BANDA ACEH, KABARGAYO | Maraknya peredaran narkoba saat ini membuat kegelisahan sendiri bagi dunia pendidikan Aceh, khususnya. Narkoba yang memiliki dampak sangat merugikan bagi pelajar dimasa depan.
Lain itu, barang haram ini secara langsung dapat membunuh sipemakai dengan cara berlahan.
Plt Kadis Pendidikan Aceh, Murthalamuddin meminta orang tua dan guru untuk selalu mengingatkan dan mengontrol pergaulan anak.
Murthalamuddin menyampaikan untuk pelajar diseluruh Aceh untuk dan jangan mendekati atau mencoba barang haram itu.

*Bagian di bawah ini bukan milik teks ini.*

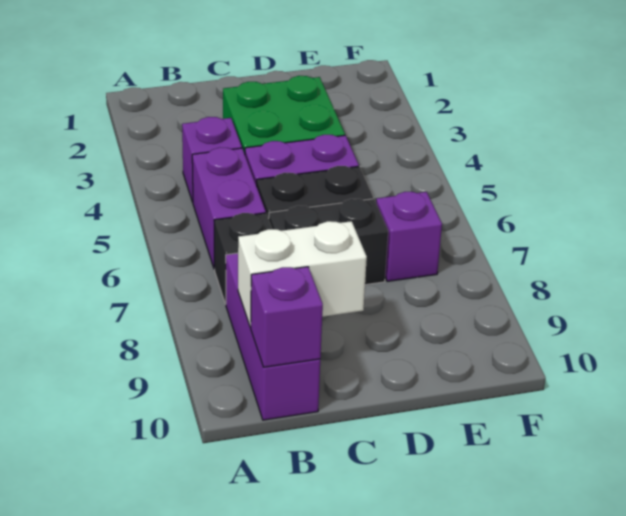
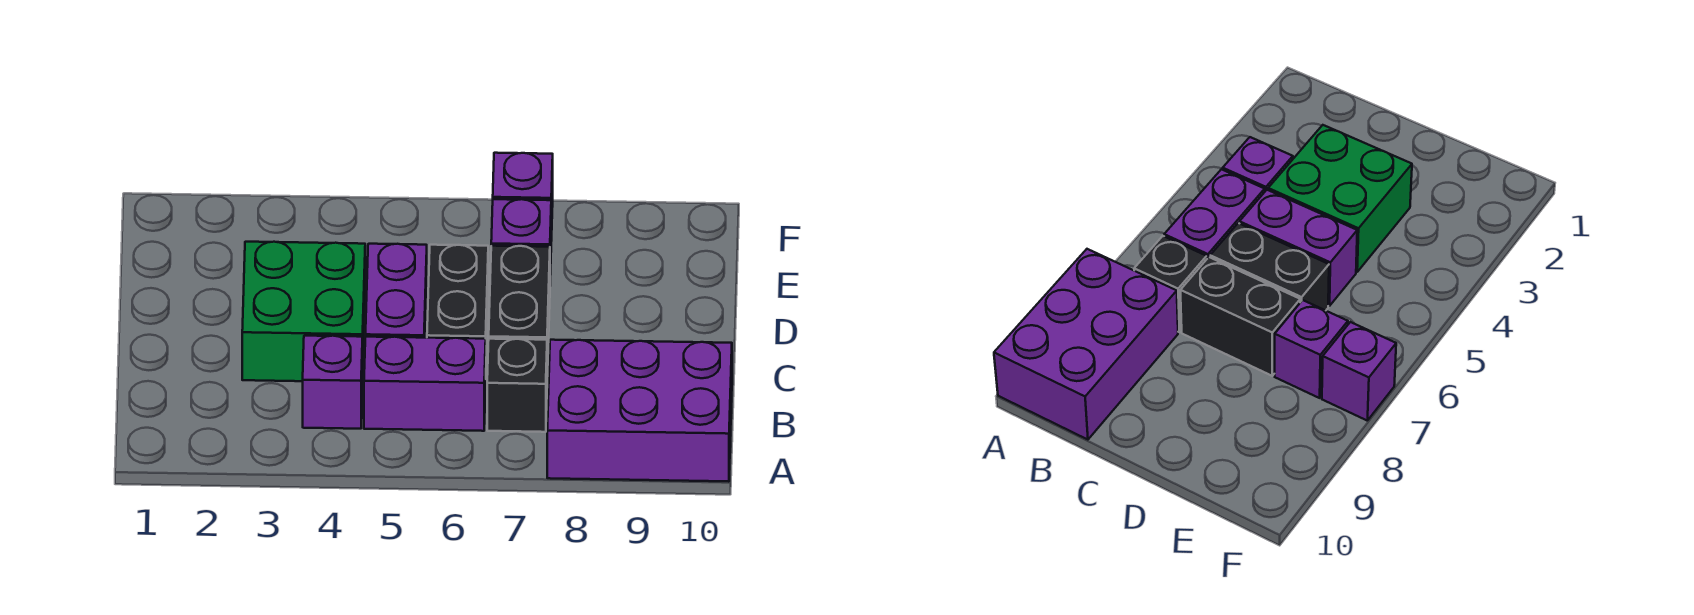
purple 1x3 brick [226,253,320,420] -> purple 2x3 brick [547,340,732,482]
white 1x2 brick [238,221,367,327] -> none
purple 1x1 brick [251,267,323,367] -> purple 1x1 brick moved to [493,153,553,241]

“Harapan bagi pelajar di Aceh jangan pernah mendekati atau mencoba yang bisa merusak fisik dan mental pemakai. Bayangkan bisa merusak fungsi otak dan jantung,” ungkap Murthala, 22 November 2025.
Semoga pelajar di Aceh terjaga, jika ada segera lakukan pendekatan secara emosional dan lakukan penanganan khusus, “Kalau bisa rehap terhadap pelajar itu sendiri,” ungkap Plt Kadis Pendidikan Aceh.
Lain itu, jika ada pasti prestasinya turun hingga putus sekolah. “Nah, hal ini tidak bisa terjadi dan sejak dini harus cepat di deteksi orang tua, guru serta masyarakat lingkungan sekitar. Penangananya harus cepat sebelum terlambat,” harap Murthala lagi.
Murthala mengajak seluruh pelajar di Aceh, untuk menjalani hidup sehat dengan rajin belajar dan berolahraga. Karena kedepan persaingan dunia pendidikan semakin berat. Apalagi persaingan memperoleh pekerjaan.
“Jika gerarasi tidak kita persiapkan secara matang dari sekarang, kita akan tertatih-tatih menghadapi dunia global kedepanya,” lanjut Murthala lagi sambil mengajak jadilah generasi sehat tanpa narkoba.
Murthala juga akan mengerakan pelajar di Aceh membuat konten tentang bahaya narkoba dikalangan anak muda. Dengan ajakan menjauhi barang haram tersebut.
“Dalam waktu dekat kita akan mengerakan pelajar agar membuat konten anti narkoba dikalangan pelajar dan masyarakat umum,” tutup Kadis Pendidikan Aceh, Murthalamuddin.